Il est devenu de plus en plus ardu d’obtenir normalement un document administratif ou un service dans les délais normalement impartis. Tout recours à l’administration publique ou privée pour un papier ou une pièce spécifique, voire un service dont la délivrance est censée être régentée, du type passeport, carte d’identité, intervention des forces de sécurité, un poste budgétaire, une facture au Trésor public, nécessite un pot-de-vin.

A quelques exceptions près, la corruption est devenue endémique au Congo-Brazzaville et sévit à toutes les étapes de quelque processus que ce soit, particulièrement lorsque de fortes sommes sont en jeu.

La corruption et ses infractions connexes ou assimilées comme la concussion, le trafic d’influence, la soustraction et le détournement des biens, la gestion frauduleuse, l’enrichissement illicite, le favoritisme, la prise illégale d’intérêt, les abus des biens sociaux et le blanchiment des capitaux constituent un obstacle à l’éradication de la pauvreté et sape la capacité du pays d’atteindre ses objectifs du développement.

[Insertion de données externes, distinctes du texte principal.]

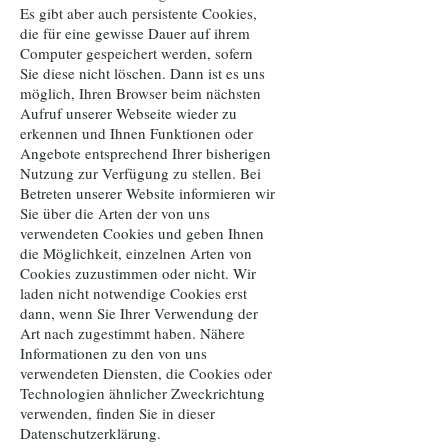
Es gibt aber auch persistente Cookies,
die für eine gewisse Dauer auf ihrem
Computer gespeichert werden, sofern
Sie diese nicht löschen. Dann ist es uns
möglich, Ihren Browser beim nächsten
Aufruf unserer Webseite wieder zu
erkennen und Ihnen Funktionen oder
Angebote entsprechend Ihrer bisherigen
Nutzung zur Verfügung zu stellen. Bei
Betreten unserer Website informieren wir
Sie über die Arten der von uns
verwendeten Cookies und geben Ihnen
die Möglichkeit, einzelnen Arten von
Cookies zuzustimmen oder nicht. Wir
laden nicht notwendige Cookies erst
dann, wenn Sie Ihrer Verwendung der
Art nach zugestimmt haben. Nähere
Informationen zu den von uns
verwendeten Diensten, die Cookies oder
Technologien ähnlicher Zweckrichtung
verwenden, finden Sie in dieser
Datenschutzerklärung.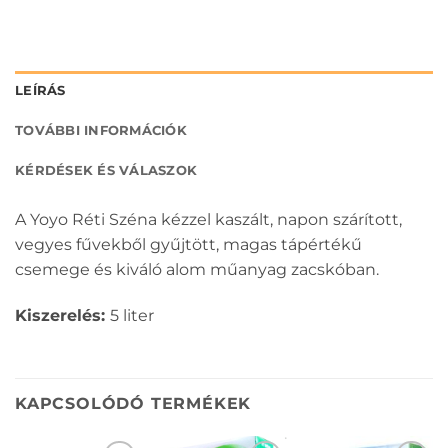
LEÍRÁS
TOVÁBBI INFORMÁCIÓK
KÉRDÉSEK ÉS VÁLASZOK
A Yoyo Réti Széna kézzel kaszált, napon szárított,
vegyes fűvekből gyűjtött, magas tápértékű
csemege és kiváló alom műanyag zacskóban.
Kiszerelés:
5 liter
KAPCSOLÓDÓ TERMÉKEK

Si nous voulons voir, la corruption reculer un jour au Congo, la justice doit jouer sa partition, une justice indépendante capable de s’affranchir des pouvoirs politiques, des milieux économiques etc.

Le 31 juillet 2016, le président de la Commission nationale de lutte contre la corruption, la concussion et la fraude, Lamyr Nguelé, a accusé le Parquet de Brazzaville de ne pas engager les poursuites judiciaires contre les tierces sur certains dossiers avérés.

Quoi qu’on en dise, le PCT, principal parti de la majorité présidentielle, devrait être à l’avant-garde de l’action du Président. Dans la lutte contre les antivaleurs, il est temps que ce parti qui jusque là s’illustre par les intrigues et le silence coupable sur la question, donne le ton, imprime le rythme et marque la cadence, afin de servir de levier d'entrainement à tous les congolais.

Le contraire serait une démission blâmable et coupable.